Kinshasa (Agência Fides) – Em 12 de janeiro, em carta dirigida a todos os bispos do país, a Conferência Episcopal Nacional da República Democrática do Congo (CENCO) anunciou a decisão de anular as marchas que havia previsto em todas as dioceses “pelo fortalecimento da democracia”. A iniciativa deveria se realizar em 16 de fevereiro de 2016, dia do aniversário da “marcha dos cristãos” organizada em Kinshasa em 1992, para pedir a reabertura da Conferência Nacional Soberana (CNS), mas reprimida no sangue pelo regime do ditador Mobutu Sese Seko.
Na carta, o Presidente da CENCO, Bispo de Tshumbe, Dom Nicolas Djomo, justifica a decisão de anular a marcha porque “a iniciativa suscitou expectativas opostas e desproporcionais.
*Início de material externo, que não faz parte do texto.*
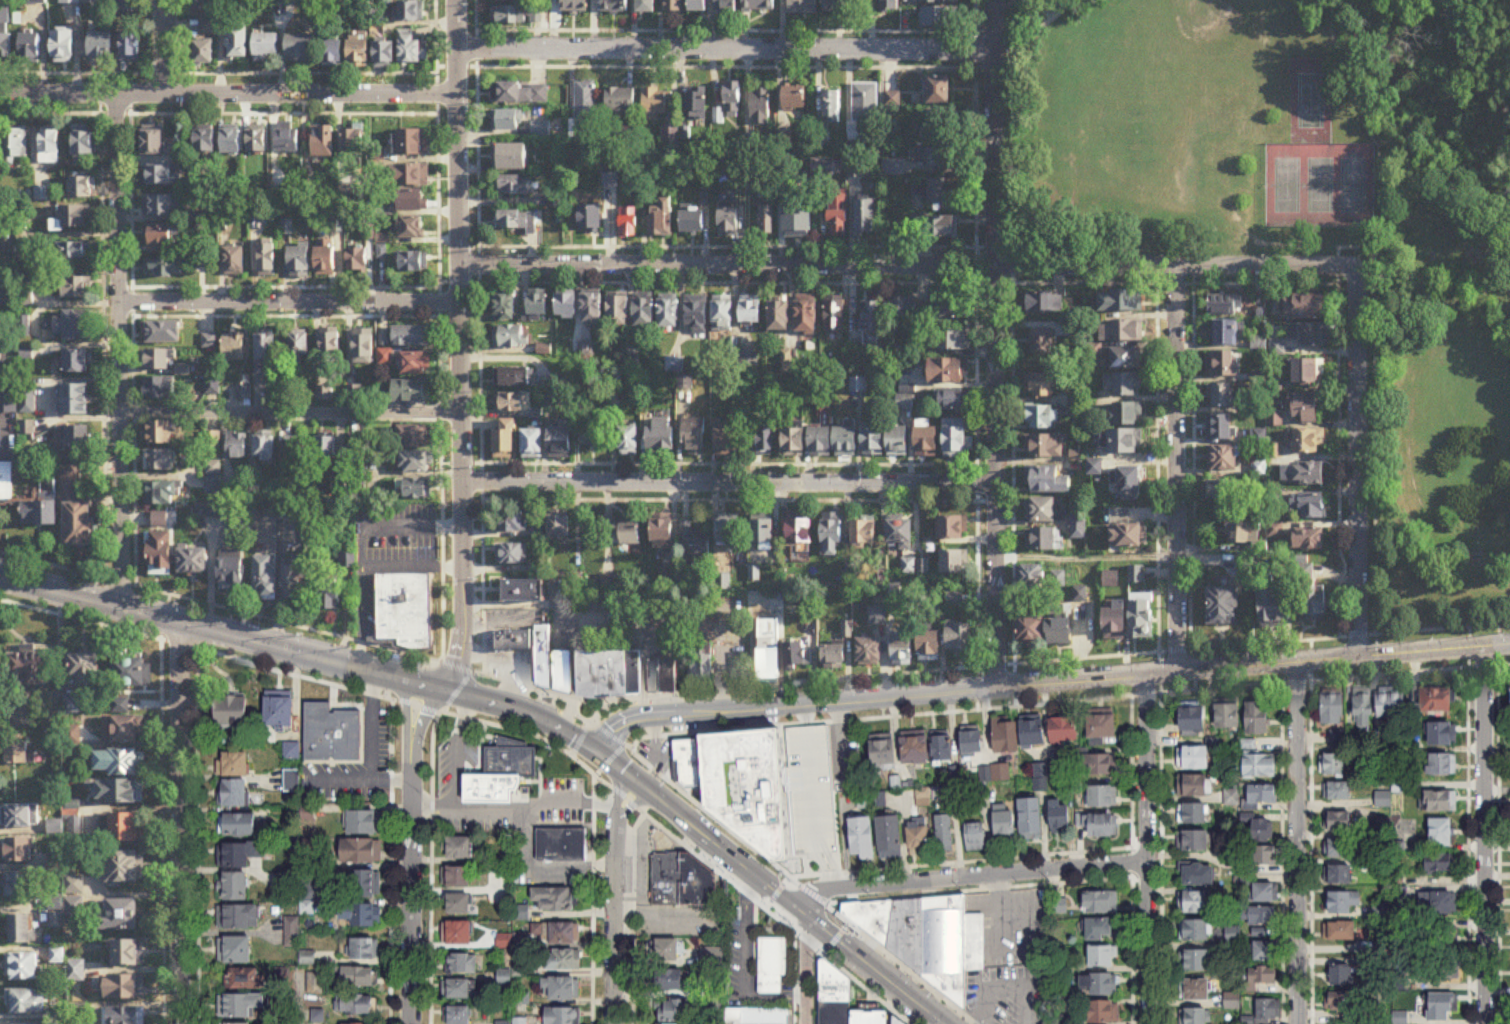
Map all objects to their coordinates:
building: (511, 1)
building: (938, 1)
building: (34, 2)
road: (1041, 4)
building: (672, 5)
building: (696, 5)
building: (724, 5)
building: (757, 5)
building: (889, 5)
road: (1012, 5)
building: (129, 6)
building: (573, 6)
building: (613, 6)
building: (645, 6)
building: (801, 6)
building: (833, 6)
building: (410, 11)
building: (202, 14)
building: (515, 15)
building: (938, 17)
road: (1051, 17)
park: (1213, 19)
road: (747, 30)
building: (237, 43)
building: (5, 46)
building: (101, 46)
building: (129, 46)
building: (30, 47)
building: (64, 47)
road: (161, 47)
building: (266, 48)
building: (301, 50)
building: (412, 50)
road: (724, 50)
building: (358, 52)
building: (203, 53)
building: (332, 53)
building: (384, 55)
road: (723, 66)
building: (939, 90)
road: (227, 93)
building: (518, 94)
building: (731, 97)
building: (793, 100)
building: (618, 102)
building: (654, 102)
park: (1309, 102)
building: (583, 103)
building: (864, 103)
building: (695, 106)
building: (759, 106)
building: (831, 107)
road: (281, 113)
building: (715, 114)
building: (506, 121)
building: (938, 125)
building: (667, 132)
building: (257, 141)
building: (288, 141)
building: (205, 142)
building: (231, 142)
building: (15, 143)
building: (152, 143)
building: (323, 143)
building: (410, 143)
building: (353, 144)
building: (49, 147)
building: (84, 148)
building: (511, 157)
building: (932, 158)
building: (893, 168)
building: (855, 169)
building: (160, 176)
building: (408, 176)
building: (607, 178)
park: (1285, 187)
park: (1318, 187)
park: (1352, 187)
building: (81, 188)
building: (515, 189)
building: (940, 191)
building: (701, 198)
building: (412, 201)
building: (162, 207)
building: (797, 213)
building: (838, 213)
building: (72, 218)
building: (866, 218)
building: (660, 219)
building: (765, 219)
building: (517, 221)
building: (587, 221)
building: (691, 221)
building: (728, 221)
park: (1309, 223)
building: (627, 224)
building: (936, 227)
building: (411, 229)
building: (162, 236)
road: (743, 246)
road: (1355, 247)
building: (2, 251)
building: (70, 251)
building: (325, 258)
building: (266, 259)
building: (234, 261)
building: (299, 261)
building: (357, 261)
building: (412, 262)
road: (904, 266)
building: (165, 267)
road: (886, 282)
road: (283, 287)
building: (73, 289)
road: (286, 301)
building: (1119, 302)
building: (1043, 303)
building: (1224, 305)
building: (536, 306)
building: (567, 306)
building: (1305, 307)
building: (503, 308)
building: (902, 308)
building: (591, 309)
building: (949, 309)
building: (751, 310)
building: (618, 311)
building: (644, 311)
building: (669, 314)
building: (722, 315)
building: (834, 315)
road: (284, 316)
building: (697, 316)
building: (779, 316)
building: (807, 316)
building: (871, 324)
building: (66, 328)
road: (438, 331)
road: (1011, 331)
building: (1122, 331)
building: (162, 332)
building: (1226, 333)
building: (1311, 335)
road: (477, 336)
building: (411, 337)
building: (509, 337)
building: (950, 340)
road: (993, 342)
building: (1043, 343)
building: (329, 345)
road: (458, 345)
building: (299, 346)
building: (233, 347)
road: (131, 348)
building: (363, 348)
building: (1277, 348)
road: (116, 352)
road: (975, 353)
building: (266, 354)
building: (385, 358)
building: (1124, 359)
building: (157, 360)
building: (77, 362)
building: (415, 364)
building: (1222, 364)
building: (948, 372)
building: (1307, 373)
building: (514, 377)
building: (1123, 385)
building: (1041, 386)
building: (159, 389)
building: (410, 392)
building: (323, 394)
building: (353, 394)
building: (1223, 395)
building: (74, 401)
building: (952, 401)
building: (8, 402)
building: (511, 404)
building: (904, 404)
building: (1076, 405)
building: (1307, 408)
road: (288, 412)
building: (1124, 414)
building: (1041, 418)
building: (1274, 419)
building: (1219, 428)
building: (158, 433)
building: (592, 435)
road: (1, 437)
building: (414, 437)
building: (662, 437)
building: (695, 438)
building: (764, 439)
building: (505, 440)
building: (957, 440)
road: (1374, 440)
building: (211, 441)
building: (560, 441)
building: (629, 441)
building: (728, 441)
building: (1122, 441)
building: (74, 442)
building: (873, 442)
building: (899, 442)
building: (927, 442)
building: (1306, 442)
road: (1338, 442)
building: (795, 443)
building: (821, 443)
building: (846, 443)
building: (533, 444)
building: (358, 445)
building: (236, 446)
building: (1045, 446)
building: (264, 447)
building: (325, 448)
building: (294, 451)
building: (1224, 458)
building: (159, 461)
road: (1356, 462)
building: (415, 463)
road: (708, 463)
road: (1193, 466)
road: (1175, 468)
building: (212, 469)
building: (1304, 474)
road: (727, 482)
building: (1049, 482)
building: (1130, 482)
building: (212, 487)
building: (413, 489)
building: (1223, 490)
building: (162, 494)
road: (746, 499)
building: (1309, 505)
building: (41, 507)
building: (207, 510)
building: (1040, 511)
building: (75, 512)
building: (510, 522)
building: (559, 526)
building: (1077, 528)
building: (952, 529)
building: (1246, 530)
building: (799, 531)
building: (661, 532)
building: (631, 533)
building: (729, 533)
building: (762, 534)
building: (863, 534)
building: (900, 534)
building: (1128, 535)
building: (832, 538)
building: (692, 539)
building: (1310, 539)
building: (1041, 540)
road: (360, 546)
building: (161, 553)
building: (511, 554)
road: (1156, 560)
building: (192, 562)
building: (953, 563)
building: (232, 572)
building: (1136, 575)
building: (1033, 578)
building: (266, 579)
building: (1110, 580)
building: (296, 581)
building: (524, 591)
building: (954, 600)
building: (329, 601)
building: (1316, 603)
building: (1222, 605)
building: (832, 607)
building: (403, 608)
building: (1273, 609)
road: (566, 614)
road: (162, 615)
building: (1142, 616)
road: (360, 617)
building: (1116, 622)
road: (187, 625)
road: (496, 625)
building: (1032, 632)
building: (1061, 632)
building: (512, 639)
building: (963, 641)
building: (931, 647)
building: (768, 651)
building: (870, 653)
building: (541, 654)
building: (904, 655)
building: (796, 656)
building: (835, 658)
road: (1310, 659)
road: (508, 664)
building: (561, 669)
building: (701, 669)
building: (29, 670)
building: (85, 671)
building: (632, 672)
building: (601, 673)
building: (130, 674)
building: (653, 675)
building: (668, 675)
road: (1046, 680)
road: (746, 683)
road: (456, 688)
building: (1437, 698)
building: (71, 705)
road: (505, 705)
building: (1392, 705)
road: (439, 708)
building: (1334, 709)
building: (232, 711)
building: (279, 711)
building: (1364, 712)
road: (406, 713)
building: (1228, 715)
road: (423, 717)
building: (1257, 717)
building: (1193, 718)
road: (587, 723)
road: (598, 724)
building: (1103, 726)
road: (693, 729)
building: (1065, 729)
building: (123, 731)
building: (333, 732)
road: (839, 733)
building: (1035, 733)
building: (1444, 733)
road: (490, 734)
building: (1007, 737)
building: (973, 743)
road: (458, 748)
traffic signals: (598, 748)
building: (942, 748)
building: (916, 750)
road: (655, 751)
building: (885, 752)
road: (372, 754)
building: (16, 755)
road: (609, 756)
building: (509, 757)
building: (1197, 757)
building: (685, 760)
road: (479, 762)
building: (1260, 763)
building: (1444, 763)
building: (120, 764)
building: (235, 764)
building: (1100, 764)
building: (1334, 764)
road: (700, 767)
building: (996, 772)
road: (391, 776)
road: (539, 778)
road: (528, 779)
road: (637, 781)
building: (748, 784)
road: (1131, 784)
building: (1195, 784)
building: (1338, 789)
building: (119, 793)
building: (235, 793)
building: (1263, 793)
building: (1103, 796)
road: (617, 797)
building: (1441, 801)
road: (629, 804)
road: (518, 805)
building: (1193, 813)
building: (21, 817)
building: (1061, 817)
building: (1032, 818)
building: (364, 820)
building: (1339, 820)
road: (179, 823)
building: (1005, 823)
building: (1099, 824)
building: (240, 825)
building: (122, 829)
building: (1262, 830)
building: (1442, 831)
building: (945, 832)
road: (1485, 834)
road: (706, 835)
building: (891, 836)
building: (975, 836)
building: (863, 838)
road: (1146, 838)
building: (920, 839)
building: (1194, 840)
road: (1296, 842)
building: (562, 844)
building: (1342, 847)
building: (461, 848)
road: (1146, 848)
building: (362, 850)
building: (21, 851)
building: (238, 854)
building: (1267, 857)
building: (1440, 862)
road: (541, 863)
road: (430, 865)
building: (125, 869)
road: (966, 873)
building: (1198, 874)
building: (1341, 874)
building: (458, 876)
building: (666, 877)
building: (697, 881)
building: (364, 883)
building: (19, 885)
building: (236, 886)
road: (410, 887)
road: (977, 887)
building: (1266, 892)
road: (814, 894)
road: (592, 897)
building: (557, 898)
building: (1343, 901)
building: (1101, 902)
building: (1194, 902)
building: (1439, 902)
building: (459, 903)
building: (361, 914)
road: (633, 915)
building: (120, 916)
building: (871, 916)
building: (1264, 916)
building: (238, 917)
road: (614, 925)
road: (754, 927)
road: (827, 929)
building: (1100, 929)
building: (23, 930)
building: (1197, 930)
building: (1340, 930)
building: (555, 932)
building: (457, 933)
building: (1445, 938)
building: (939, 940)
building: (365, 948)
building: (234, 949)
building: (664, 949)
road: (852, 950)
building: (1266, 950)
building: (127, 954)
building: (1104, 956)
building: (563, 959)
building: (1195, 959)
building: (770, 961)
building: (461, 963)
road: (746, 963)
building: (22, 967)
building: (1443, 969)
road: (807, 971)
building: (1342, 974)
building: (1264, 975)
building: (358, 976)
road: (794, 976)
building: (242, 978)
building: (670, 979)
building: (1101, 983)
building: (122, 988)
building: (457, 988)
building: (562, 988)
building: (1195, 989)
building: (834, 994)
building: (1339, 1000)
building: (26, 1001)
building: (241, 1004)
building: (355, 1004)
building: (1269, 1008)
building: (675, 1010)
building: (1442, 1010)
building: (1102, 1012)
road: (294, 1014)
building: (458, 1015)
building: (562, 1015)
building: (754, 1015)
building: (126, 1016)
building: (1195, 1016)
building: (869, 1017)
building: (896, 1019)
building: (236, 1023)
building: (361, 1023)
building: (520, 1023)
building: (672, 1023)

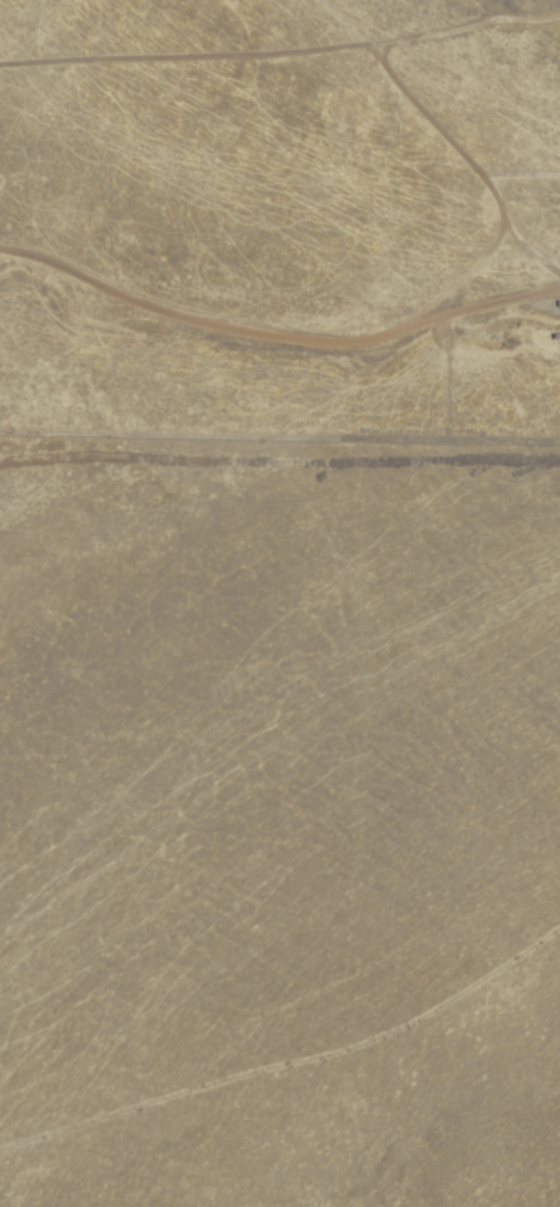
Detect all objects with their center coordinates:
crop: (254, 552)

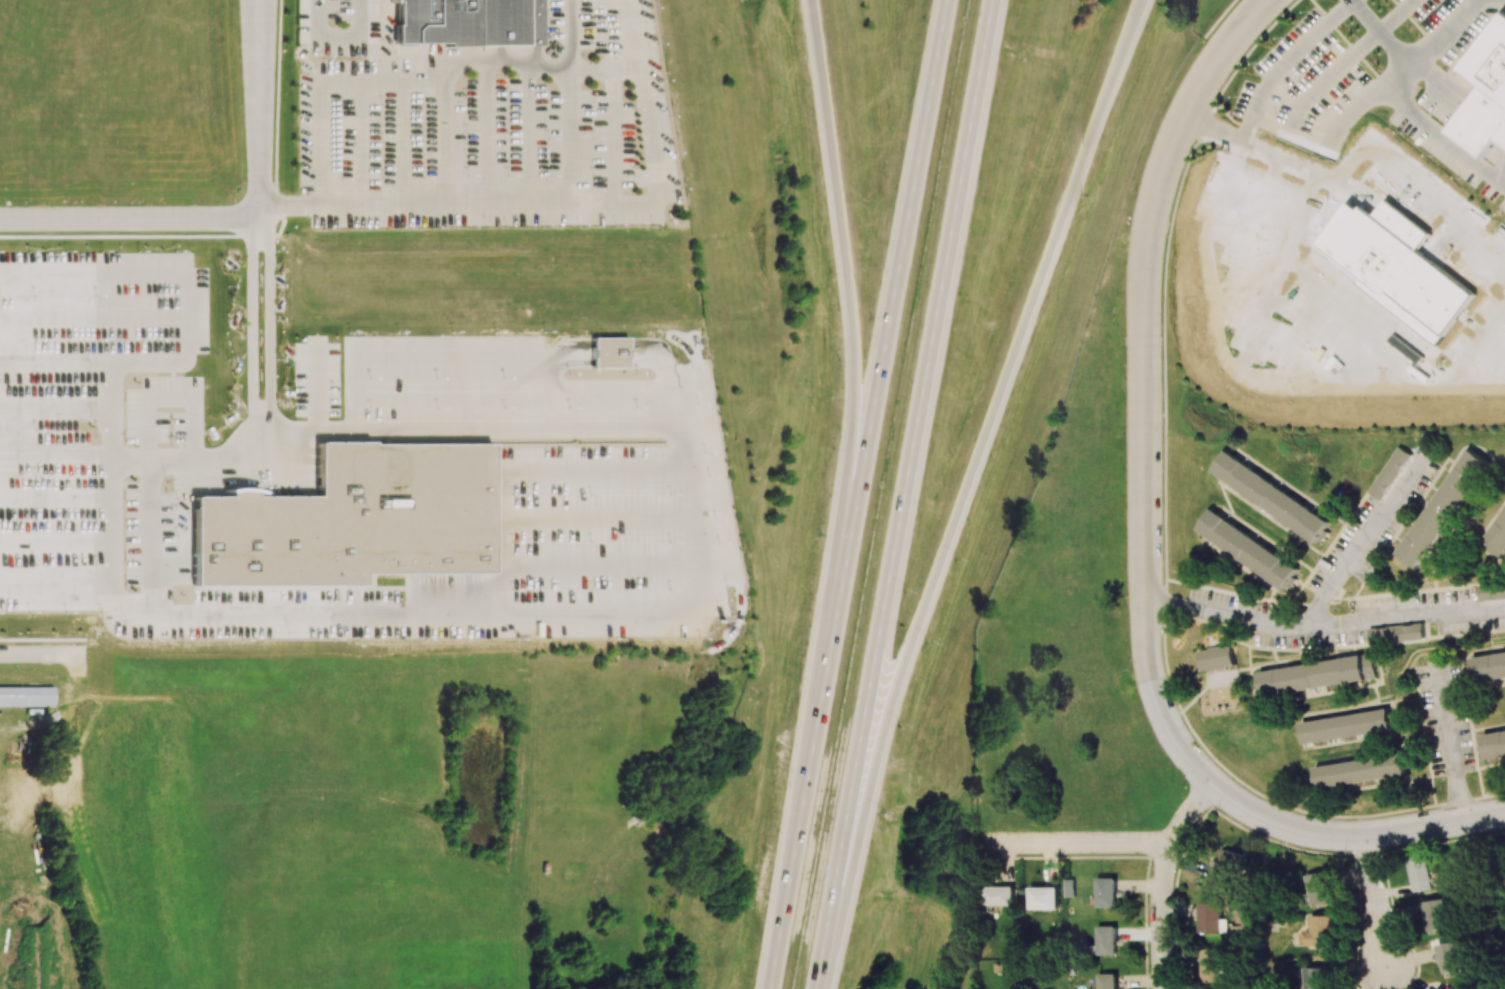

Alguns viram uma inciativa cidadã com fins políticos. Outros organizaram uma ‘contra-marcha’, no mesmo dia, e a Santa Sé aconselhou fortemente a suspender as iniciativas, pois poderiam ser manipuladas com fins políticos. Cientes do risco de recuperação política de nossa iniciativa e dos possíveis confrontos entre participantes, pareceu-nos recomendável anular a marcha”. “Se os bispos da CENCO julgaram razoável e oportuno anular a marcha de 16 de fevereiro, a decisão merece respeito, principalmente porque foi tomada para evitar um novo derramamento de sangue inocente”, afirma a nota enviada à Agência Fides pela Rede Paz para o Congo. “Todavia – acrescenta a nota – será necessário continuar a trabalhar pela educação cívica, social e política da população e a exercer uma forma de controle e de pressão junto às instituições da República: forças da ordem, autoridades locais, provinciais e nacionais (como o Parlamento, o Governo e a Presidência da República), na convicção de que: as liberdades de palavra, de expressão, de reunião e de manifestação são direitos humanos irrenunciáveis e tutelados pela Constituição e os atos que seguem não podem ser considerados, a priori, como atos de subversão da ordem pública ou das instituições; a organização regular de eleições democráticas, transparentes e críveis é um compromisso constitucional, como o são a defesa nacional, a segurança das pessoas e dos bens, a justiça, a administração do território nacional, a prosperidade econômica do país e o bem-estar social da população, como afirmado pelo G7 (o reagrupamento dos partidos da oposição), na sua declaração de 14 de janeiro”. (L.M.) (Agência Fides 23/1/2016)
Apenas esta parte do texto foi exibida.